RDC: François Grignon souligne l’importance d’un dispositif de protection durable des populations civiles

Le Représentant spécial adjoint par intérim du Secrétaire Général des Nations Unies chargé de la Protection et des Opérations, François Grignon, a échangé avec la presse, ce mercredi 13 novembre, sur les activités de la Mission et les progrès en cours dans l’application de son mandat en partenariat avec le gouvernement congolais. A cet effet, il a plaidé pour la mise en place d’un dispositif de protection durable des populations civiles.

Dans la perspective du renouvellement du mandat de la Mission des Nations Unies en République Démocratique du Congo (MONUSCO), François Grignon a informé la presse de la tenue à New York, ce 13 novembre, d’une réunion du Conseil de sécurité de l’ONU, qui marque le début des négociations pour le renouvellement du mandat de la Mission, le 20 décembre prochain. ‘’Cette réunion sera consacrée à débattre du rapport de la revue stratégique indépendante qui a été remise, il y a quelques semaines, au Conseil de sécurité’’, a-t-il déclaré, précisant que ‘’les recommandations de la revue ne sont pas celles du Secrétariat ou de la MONUSCO et elles n’ont pas encore été discutées en détail avec le Gouvernement’’.

Cependant, M. Grignon note que la philosophie générale du rapport de la revue stratégique souligne l’importance pour la MONUSCO de s’engager dans une stratégie de sortie durable et responsable pour faire place à un nouveau type de partenariat entre le Congo et les Nations Unies, se reposant sur le soutien de l’équipe de pays au Gouvernement et à la population. ‘’ Nous devons avoir une appropriation de l’Etat sur la gestion des questions de protection, étant donné que la MONUSCO est sur une stratégie de sortie de la République Démocratique du Congo’’, a-t-il déclaré devant la presse.

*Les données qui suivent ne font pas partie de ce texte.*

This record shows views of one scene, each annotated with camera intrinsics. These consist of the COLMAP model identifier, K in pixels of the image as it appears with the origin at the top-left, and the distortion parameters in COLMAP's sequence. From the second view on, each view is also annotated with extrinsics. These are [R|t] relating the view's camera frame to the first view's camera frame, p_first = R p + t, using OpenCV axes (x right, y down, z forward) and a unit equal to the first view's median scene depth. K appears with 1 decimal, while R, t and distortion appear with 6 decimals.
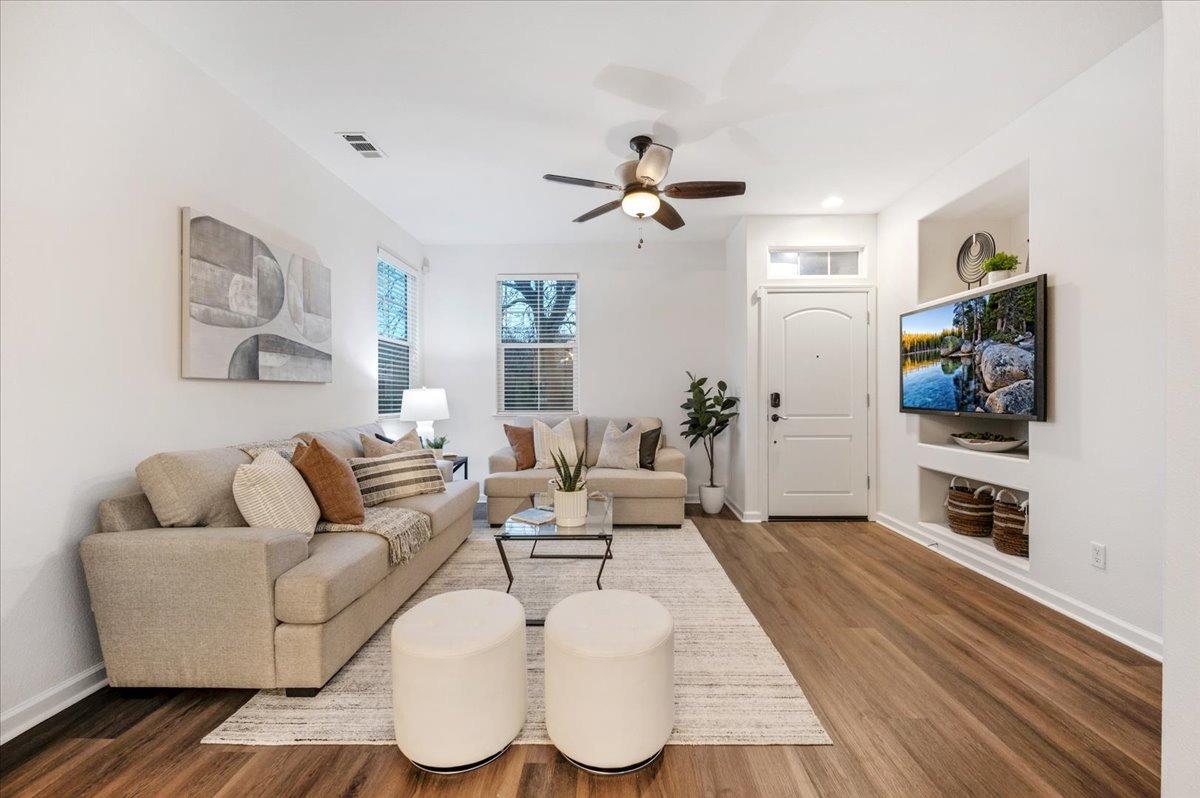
lens RADIAL K [[495.9, 0, 626.7], [0, 495.9, 397.6], [0, 0, 1]] dist [-0.000831, -0.000031]
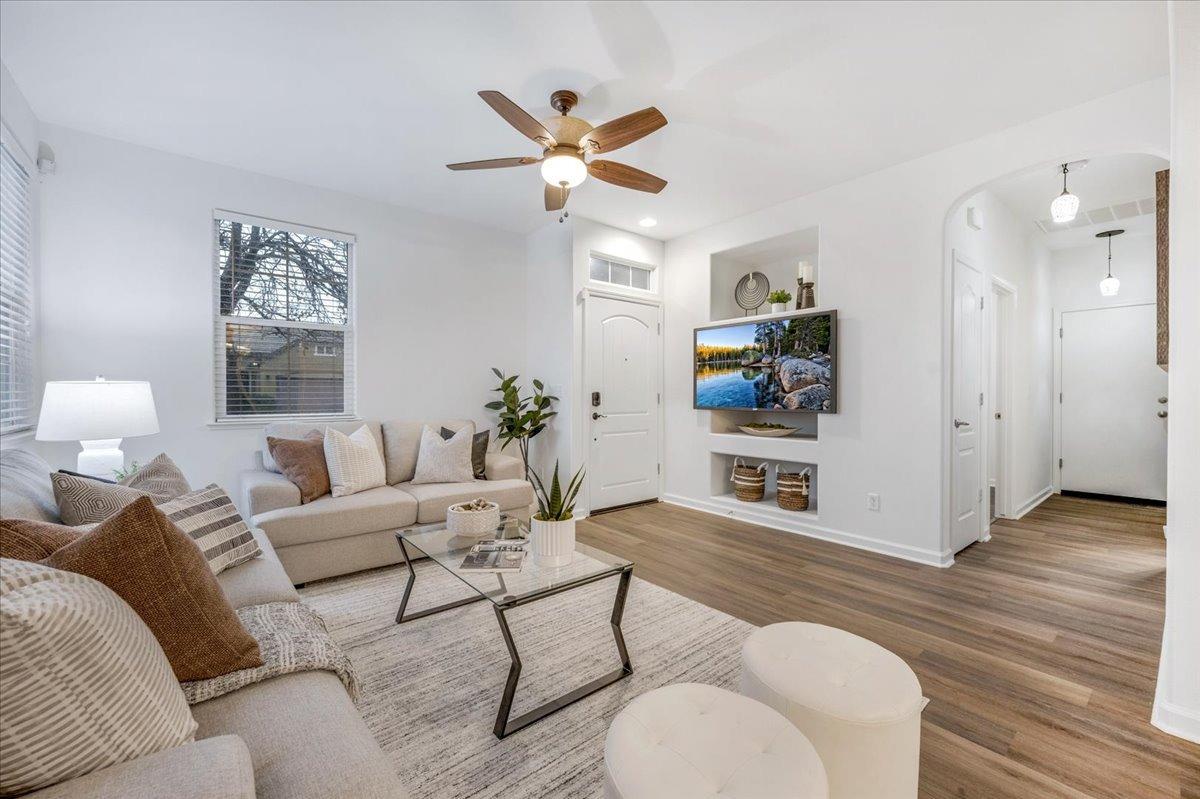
lens RADIAL K [[463.0, 0, 600.0], [0, 463.0, 399.5], [0, 0, 1]] dist [0.000074, 0.000024]
pose [[0.763117, -0.003917, 0.646248, -0.412230], [-0.001827, 0.999965, 0.008219, -0.003033], [-0.646258, -0.007453, 0.763083, 0.320590]]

Le Représentant spécial adjoint estime que la réponse aux défis qui restent à relever en RDC doit se reposer en priorité sur la consolidation de l’Etat de droit. ‘’Plus que jamais, le Congo a besoin d’Etat, d’un Etat démocratique, d’un Etat dont les fonctions régaliennes minimales ont été consolidées sur l’ensemble du territoire, et surtout d’un Etat de droit, où le maintien de l’ordre est démilitarisé et où il n’y a plus d’impunité pour les crimes graves’’, a-t-il souligné.

Francois Grignon a salué les progrès importants réalisés depuis plusieurs années par rapport à la restauration de l’autorité de l’Etat sur l’ensemble du territoire de la République. Il fait remarquer qu’actuellement, seulement 12 des 135 territoires du pays restent affectés en Ituri, au Nord-Kivu et au Sud Kivu, par des violences armées.

Evoquant la situation dans en Ituri, M. Grignon note que la crise à Djugu s’est apaisée ces dernières semaines, notamment grâce aux efforts du Gouvernement et des autorités provinciales. Il parle aussi des progrès dans le processus de désarmement des miliciens FRPI dans le territoire d’Irumu. ‘’Ces progrès restent cependant réversibles et nous devons continuer à travailler en étroite collaboration avec les autorités pour les consolider et en assurer la pérennité’’, avertit-il.

Le chef adjoint de la MONUSCO a aussi exprimé ses inquiétudes face à la crise de protection que connait le Nord-Kivu, notamment dans le Petit Nord où, 53 % de toutes les violations des droits de l’homme sur le territoire de la République ont eu lieu cette année et 65 % d’entre elles ont été le fait de groupes armés nationaux et étrangers.

Dans les territoires de Fizi et Uvira, au Sud-Kivu, qui ont connu une détérioration significative ces dernières semaines, Francois Grignon juge inacceptables le discours de haine documenté dans certains médias et sur les médias sociaux contre les populations congolaises Banyamulenge. ‘’Nous condamnons cette violence et travaillerons avec le Gouvernement pour que les responsables [des discours de haine] soient menés devant la justice’’, a-t-il prévenu.

Sur le plan opérationnel, la MONUSCO a renforcé sa présence sur les hauts plateaux pour exercer un rôle dissuasif. La Mission appelle également à un renfort rapide de la présence et des moyens des FARDC (Forces armées de la République Démocratique du Congo) pour reprendre rapidement le contrôle de la situation.

‘’Les crises dans le Sud-Kivu, comme le Nord-Kivu et l’Ituri, ont besoin de la restauration de l’autorité de l’Etat : un Etat démocratique, un Etat fonctionnel et impartial, et un Etat de droit’’, a conclu M. Grignon.